Carissimi, sono giunto quasi al termine della mia esperienza di ministero al Borgo Ragazzi don Bosco, il nostro amato Borgo. Non ci sono parole per descrivere l’accumulo di sensazioni dentro di me, ma una emerge sulle altre (deve emergere sempre sulle altre!) ed è il senso di gratitudine.

Ho avuto in questi sette anni la possibilità di stare con persone eccezionali, primi tra tutti i miei confratelli della comunità salesiana (la mia famiglia), i prenovizi che si sono avvicendati in questi sette anni, tutti i collaboratori e corresponsabili della missione educativa al servizio dei giovani e delle famiglie, siano essi volontari, formatori, operatori, animatori, famiglie.

Ho trovato una comunità matura da cui ho imparato tanto (almeno spero…) nel suo insieme come da tanti suoi membri nel particolare. Davvero vi porto tutti nel cuore e nella fatica del distacco sono tranquillo perché in Cristo i legami, quelli veri, non si perdono, ma si trasformano.

Ma soprattutto ho imparato tanto dai ragazzi, specie quelli più in difficoltà, i più poveri, di cui questa opera si occupa in maniera preferenziale. Non mi sento in realtà molto più competente di prima nel lavorare con loro, ma certamente li porto ancora più nel cuore. E quando questi ragazzi – i nostri ragazzi, i ragazzi di don Bosco – ti entrano nel cuore non ne escono più, perché penetrano come una lama e compiono quello che compie la Scrittura: “come una spada a doppio taglio… penetra fino al punto di divisione dell’anima e dello spirito, delle giunture e delle midolla e scruta i sentimenti e i pensieri del cuore. Non v’è creatura che possa nascondersi… , ma tutto è nudo e scoperto agli occhi suoi… noi dobbiamo rendere conto” (Eb 4,12-13). Quanto si dice della Parola di Dio vale per i nostri ragazzi, la nostra Parola di Dio, il modo ordinario con cui Dio parla a un educatore. Essi ci scrutano, ci mettono alla prova, senza saperlo cercano di farci crescere.

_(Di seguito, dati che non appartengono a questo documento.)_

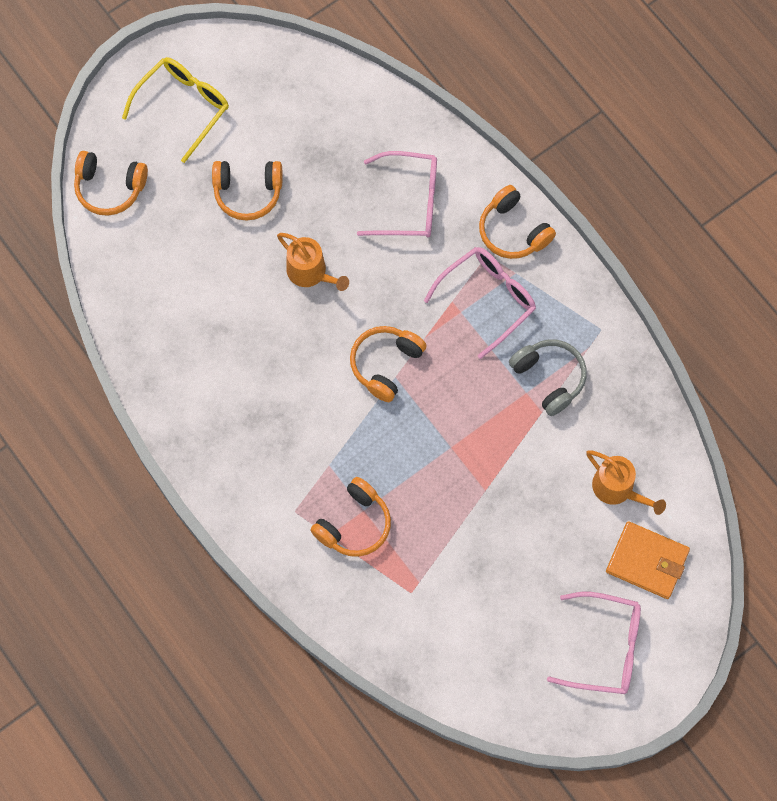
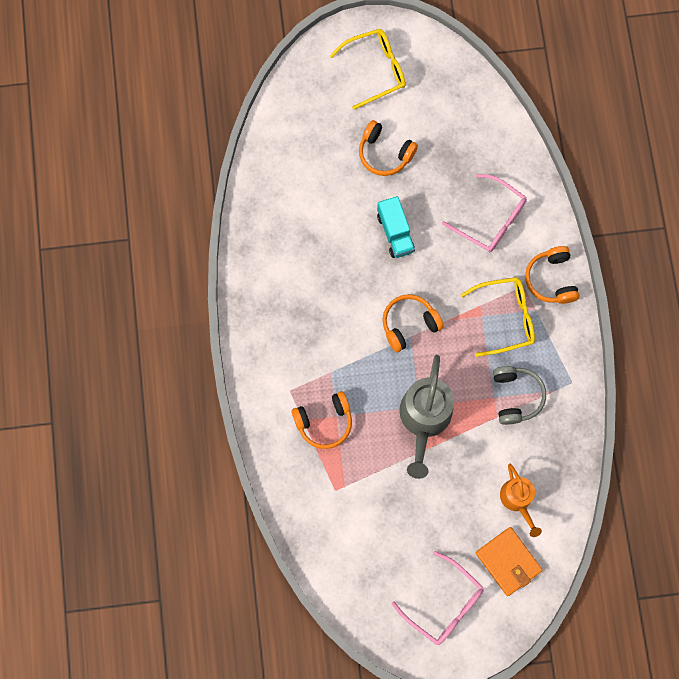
camera: 30 degrees right, 5 degrees up
orange headphones [74,151,148,216] -> none
orange watering can [277,233,349,291] -> turquoise truck [377,196,415,258]
pink glasses [424,247,536,359] -> yellow glasses [461,277,535,357]
none -> grey watering can [399,355,454,479]

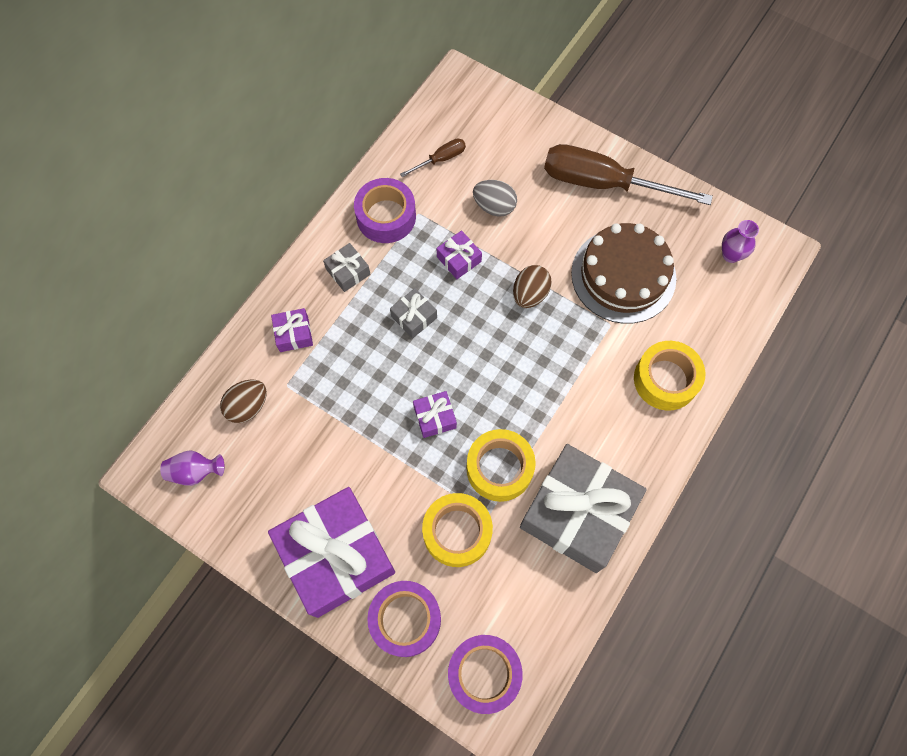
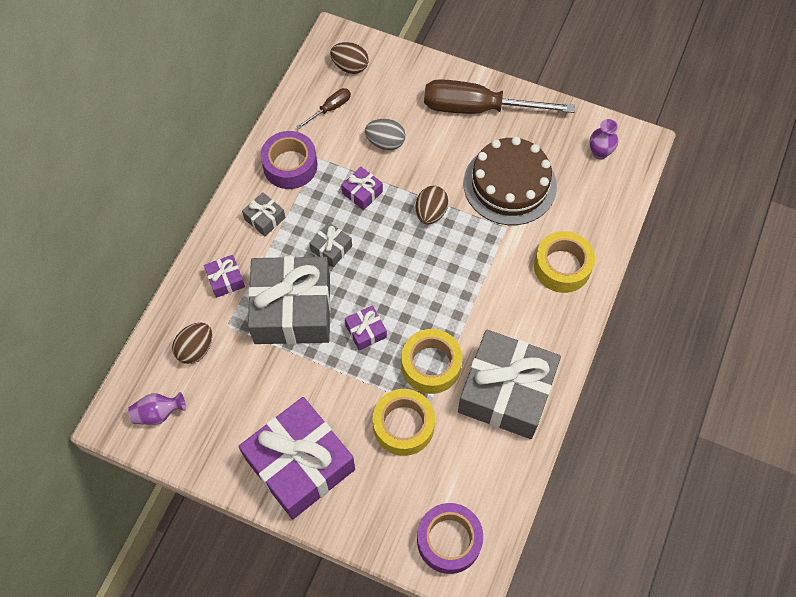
camera: 10 degrees left, 5 degrees down
purple tape [367,581,441,657] -> none
none -> grey gift [248,256,331,344]
none -> brown egg [330,42,369,74]

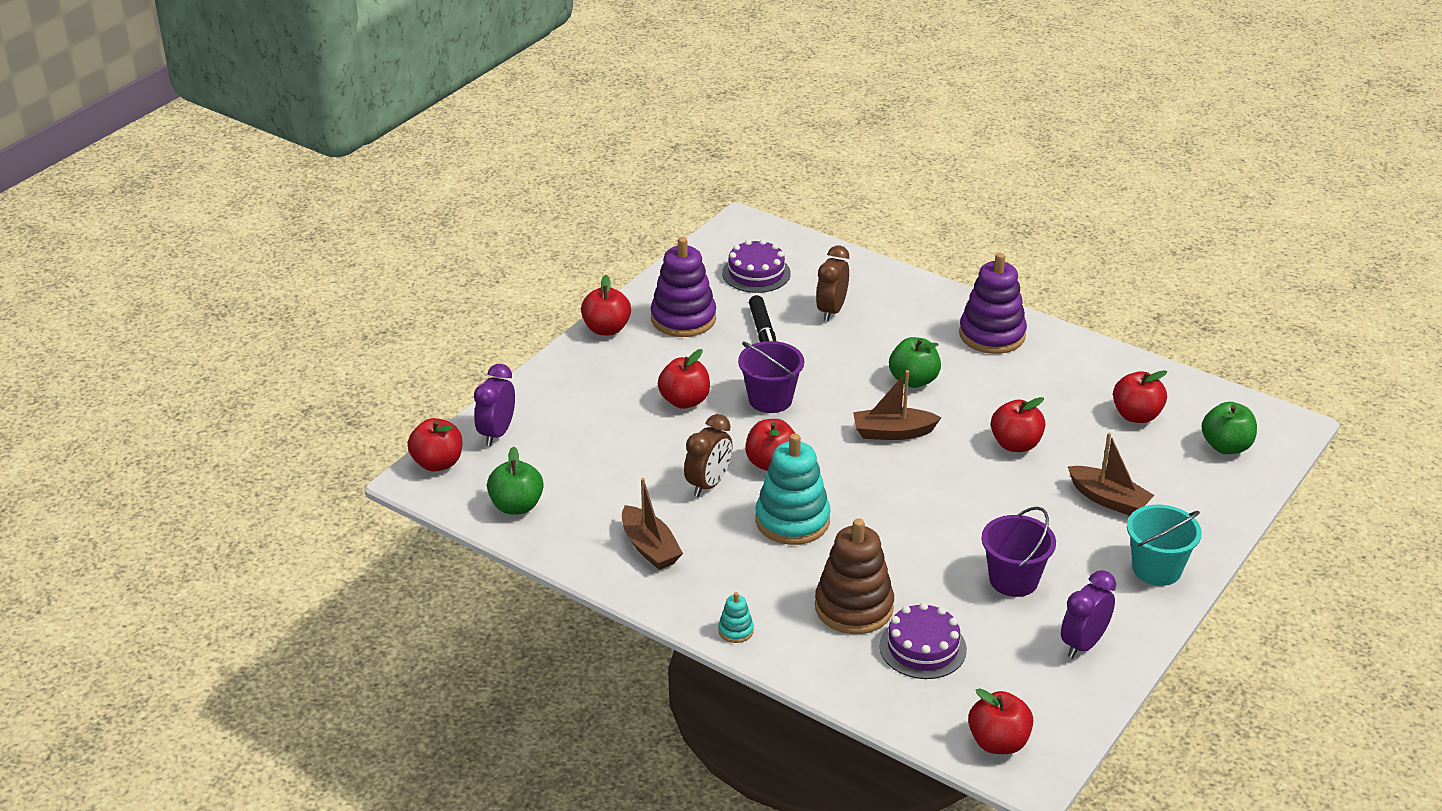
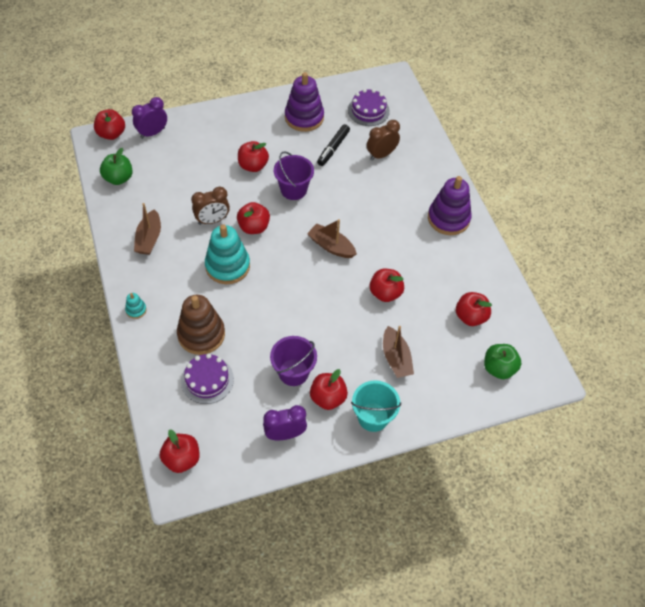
camera: 35 degrees right, 20 degrees up
red apple [581,275,631,335] -> red apple moved to [310,369,348,410]
green apple [889,337,941,388] -> none

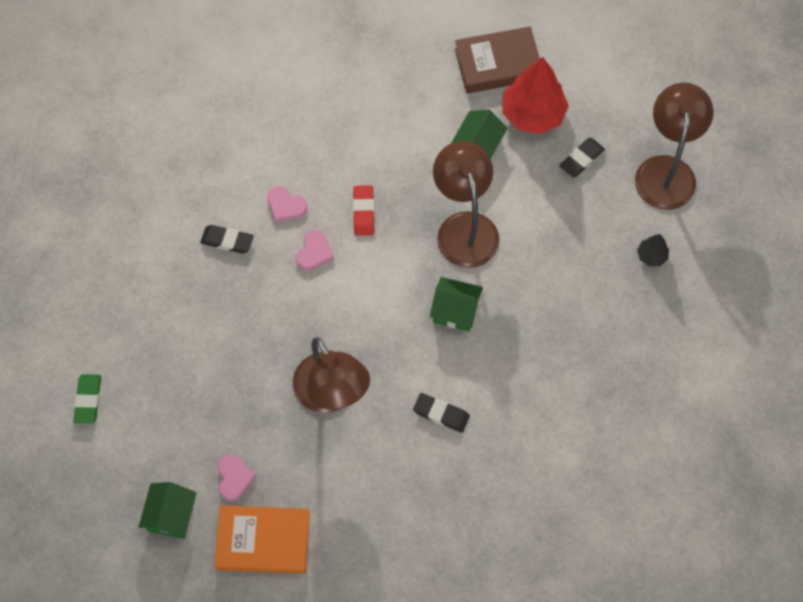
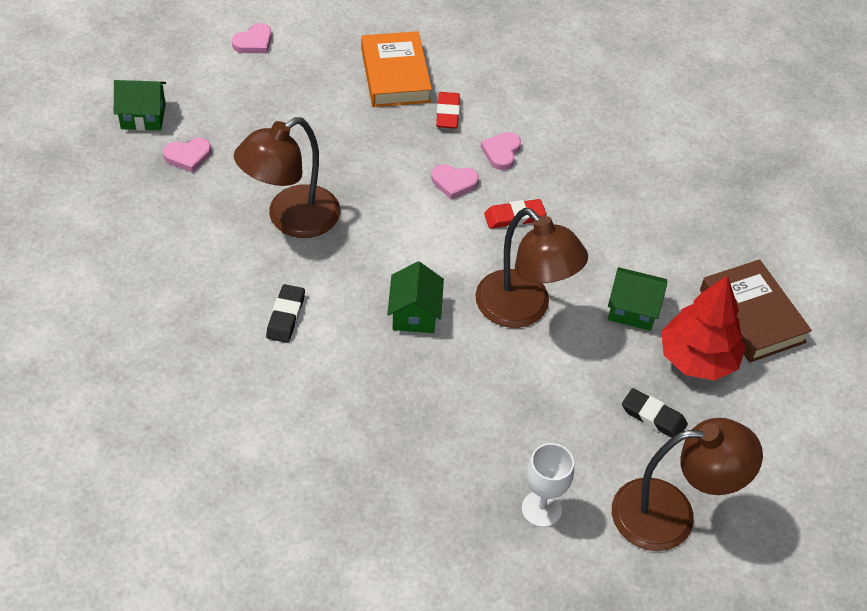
camera: 75 degrees right, 15 degrees down
green eraser [74,374,101,424] -> pink heart [232,23,272,53]
black eraser [200,225,254,254] -> red eraser [436,92,460,129]
orange book [214,505,310,574] -> orange book moved to [361,31,432,107]
brown lamp [433,141,500,268] -> brown lamp turned 75 degrees clockwise [475,208,588,328]
black tree [637,234,669,266] -> white goblet [522,443,574,527]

I ragazzi come i nostri non ti si staccano perché non puoi mai dire “ecco adesso loro sono a posto e io con loro” perché avranno sempre qualche difficoltà, qualche problema e nella migliore delle ipotesi si porteranno sempre dietro ferite troppo profonde, lasciando a loro volta in noi sempre il senso del limite e dell’incompiuto. Ed è una benedizione anche questa, da cui non sfuggire.

Il Signore sa quanto non sono stato all’altezza di una cosa così grande. Chiedo perdono a Lui e a voi di tutte le mancanze; davvero penso a quanto bene in più il Signore avrebbe potuto compiere se avesse trovato una persona con più fede di me… Non sono mancate neppure fatiche, difficoltà, incomprensioni; tutto ormai lontano, tutto affidato alla misericordia di Dio.

Ma, mi ripeto, è troppo più grande il senso di lode al Signore per quanto mi ha regalato stando qui. È stato davvero un onore aver fatto parte per un pezzettino (il 10%!) della storia di questa opera così gloriosa; l’averla potuta ripercorrere in questo settantesimo anno è stato un’altra delicatezza di Dio.

A te caro don Daniele, chiamato a essere il nuovo direttore, ogni bene e fecondità in questa comunità che ti accoglierà così come ha fatto con me e che ti entrerà nel cuore  come ha fatto con me.

Coraggio caro amato Borgo, continua a fare storia di accoglienza, di formazione, di sostegno per tanti giovani e famiglie; continua a essere “casa di pace”; continua a essere, come voleva don Bosco, segno credibile dell’amore preferenziale di Cristo per i giovani soprattutto i più poveri; fallo sempre di più come comunità di persone che si vogliono bene e che sono convinte che “per educare un solo ragazzo ci vuole un villaggio”.

Buon cammino, Dio vi benedica e Maria Ausiliatrice vi protegga!